Before we knew it, it was nearly 1 a.m.; the elusive squid teased us, evading our lures right in front of our eyes. Only having caught two, we gave our bounty to the Newfie family. The father showed us how to clean the squid with several quick swipes of a small sharp knife.
Another afternoon, Michael Brown invited me to go clamming on Ingalls Head down Fisherman’s Haven Lane. I arrived and Michael handed me a clam hack (like a bent pitchfork) to dig for clams in the sand. With two of Michael’s friends, we headed down to the ebb tide flats where the surface of the sand bubbled with clam air holes. Bent down, I raked back the sand about a foot below the surface. As clams tumbled out, they shot salt water in the air, what Michael called “clam pee.”
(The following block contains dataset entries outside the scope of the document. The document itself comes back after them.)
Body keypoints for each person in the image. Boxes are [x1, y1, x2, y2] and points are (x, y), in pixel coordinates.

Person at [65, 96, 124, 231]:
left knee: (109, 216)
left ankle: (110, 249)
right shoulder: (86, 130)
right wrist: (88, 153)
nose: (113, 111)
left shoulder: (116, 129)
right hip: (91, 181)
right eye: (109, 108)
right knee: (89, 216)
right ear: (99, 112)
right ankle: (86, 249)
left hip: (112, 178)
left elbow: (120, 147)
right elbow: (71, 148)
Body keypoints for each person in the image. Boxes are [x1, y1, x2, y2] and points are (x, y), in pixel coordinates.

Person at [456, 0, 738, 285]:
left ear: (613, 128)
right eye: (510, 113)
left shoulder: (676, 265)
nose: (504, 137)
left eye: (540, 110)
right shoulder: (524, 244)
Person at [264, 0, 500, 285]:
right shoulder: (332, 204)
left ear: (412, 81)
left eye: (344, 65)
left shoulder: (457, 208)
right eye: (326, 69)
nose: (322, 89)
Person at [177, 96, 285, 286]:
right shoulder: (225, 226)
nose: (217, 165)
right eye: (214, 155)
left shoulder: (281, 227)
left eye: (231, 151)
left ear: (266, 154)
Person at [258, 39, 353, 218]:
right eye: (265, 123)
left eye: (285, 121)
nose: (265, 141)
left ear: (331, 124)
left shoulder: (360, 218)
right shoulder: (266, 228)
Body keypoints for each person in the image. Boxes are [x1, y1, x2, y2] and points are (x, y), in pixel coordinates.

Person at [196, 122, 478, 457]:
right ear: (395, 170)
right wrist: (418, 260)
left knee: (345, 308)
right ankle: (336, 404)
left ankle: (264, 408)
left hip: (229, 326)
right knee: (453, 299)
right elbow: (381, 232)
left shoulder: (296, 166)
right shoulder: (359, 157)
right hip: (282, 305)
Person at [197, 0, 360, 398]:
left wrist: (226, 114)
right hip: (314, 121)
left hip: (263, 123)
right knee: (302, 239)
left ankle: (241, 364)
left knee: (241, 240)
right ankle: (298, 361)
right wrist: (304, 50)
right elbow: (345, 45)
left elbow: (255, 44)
Here’s a short video clip of Michael digging for clams, a bit shy in front of the video camera.
Michael lives with the ebb and flow of the tide by digging clams, picking dulse (edible seaweed), and working on his grandfather’s lobster boat. He buzzes around in a skiff he calls “The Little Tipsy.” Michael speaks in abrupt truths that often strike me with their vulnerability and sharp social and emotional analysis.
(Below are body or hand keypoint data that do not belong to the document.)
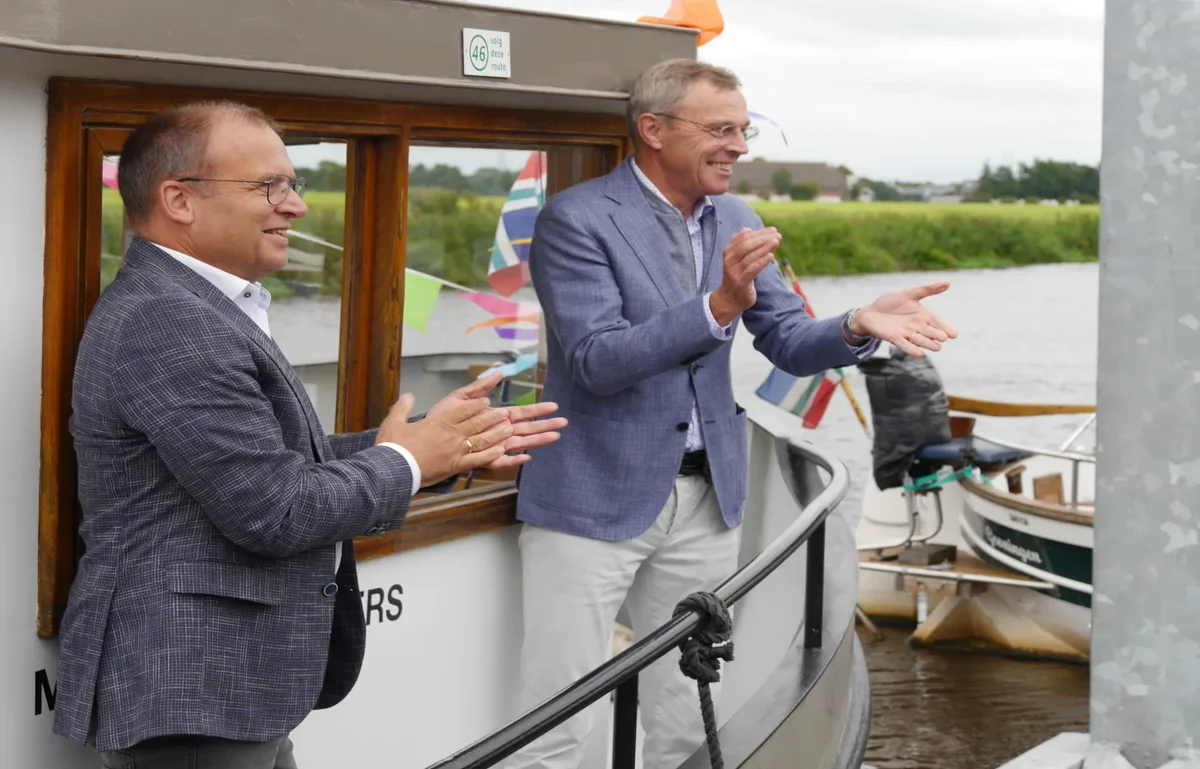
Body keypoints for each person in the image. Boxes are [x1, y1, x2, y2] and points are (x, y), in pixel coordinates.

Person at [52, 101, 566, 768]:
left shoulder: (196, 306)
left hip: (226, 689)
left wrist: (445, 451)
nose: (295, 206)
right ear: (179, 200)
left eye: (291, 185)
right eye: (269, 186)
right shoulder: (168, 319)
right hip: (192, 688)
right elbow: (276, 508)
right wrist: (409, 460)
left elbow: (275, 465)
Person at [504, 58, 957, 769]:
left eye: (745, 131)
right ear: (654, 129)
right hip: (590, 495)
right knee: (557, 716)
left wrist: (858, 322)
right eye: (721, 130)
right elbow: (596, 359)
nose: (739, 147)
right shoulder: (576, 218)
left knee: (688, 712)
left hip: (710, 497)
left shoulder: (738, 218)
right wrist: (716, 307)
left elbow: (788, 340)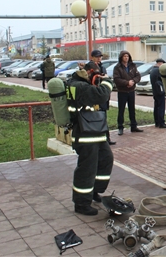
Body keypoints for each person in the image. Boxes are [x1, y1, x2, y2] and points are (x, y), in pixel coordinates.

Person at [67, 61, 114, 216]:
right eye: (94, 74)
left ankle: (94, 190)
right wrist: (107, 81)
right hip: (84, 132)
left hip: (96, 130)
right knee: (87, 168)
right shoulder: (78, 86)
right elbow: (101, 95)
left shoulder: (84, 84)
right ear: (87, 72)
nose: (96, 77)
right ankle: (81, 202)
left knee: (106, 159)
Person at [113, 50, 142, 135]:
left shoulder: (133, 66)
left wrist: (133, 81)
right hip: (122, 91)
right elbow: (116, 79)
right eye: (124, 56)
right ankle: (120, 127)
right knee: (121, 110)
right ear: (121, 57)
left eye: (127, 56)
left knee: (132, 109)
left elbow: (138, 76)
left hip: (131, 91)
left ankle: (133, 126)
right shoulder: (117, 67)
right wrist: (126, 83)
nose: (126, 58)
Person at [90, 49, 116, 145]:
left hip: (103, 96)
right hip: (93, 96)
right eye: (97, 57)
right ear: (92, 57)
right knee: (94, 118)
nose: (99, 59)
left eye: (100, 57)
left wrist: (105, 78)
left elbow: (107, 79)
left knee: (103, 117)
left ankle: (106, 138)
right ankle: (97, 138)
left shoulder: (102, 67)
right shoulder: (89, 68)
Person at [150, 58, 166, 128]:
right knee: (161, 107)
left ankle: (157, 122)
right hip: (160, 91)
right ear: (160, 63)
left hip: (155, 91)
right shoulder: (159, 71)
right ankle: (161, 123)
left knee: (156, 107)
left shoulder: (153, 70)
That afternoon after digging clams for about an hour, several others joined us on the flats: two older gentlemen, Gordy and Walter, and a family “digging for a feed.” Michael told me Gordy is the best clam digger on Grand Manan. Gordy is short and sturdy, wears a bandana with two eyes on his forehead, makes his living off digging clams by working two low tides per day. Once he digs a critical mass, he takes the ferry to the mainland where he sells the clams to market. When I asked what he likes about digging clams, Gordy told me, “The only boss I have is the tide. She’s the only boss I got. When Mother Nature says its time to go home, I go home.”
Michael dug about $100 worth of clams that day. I helped a little. As we dug, Gordy and Michael gossiped back and forth, talked about Michael’s family, the recent passing of his grandmother and guardian Rilla Greene who was described in her obituary as “never afraid of hard days work.” Someone I wish I could have met, Rilla worked in the fishing industry boning herring, in the sardine factory, and most recently as a dockside monitor for local fishing companies. Michael explained that she drove herself to the hospital in the final days of her life. I had the sense that Gordy keeps an eye on Michael. Although Michael feigned a competitive tone when Gordy first arrived, it became clear the longer we dug, how much the two respected each other.
I feel enormous gratitude for the generosity of these students and all the other Grand Mananers who invited us into their homes, onto their boats, who fed us delicious seafood chowder, and let us take notes while they lobster fished. I will remember these two weeks on the island for the rest of my life.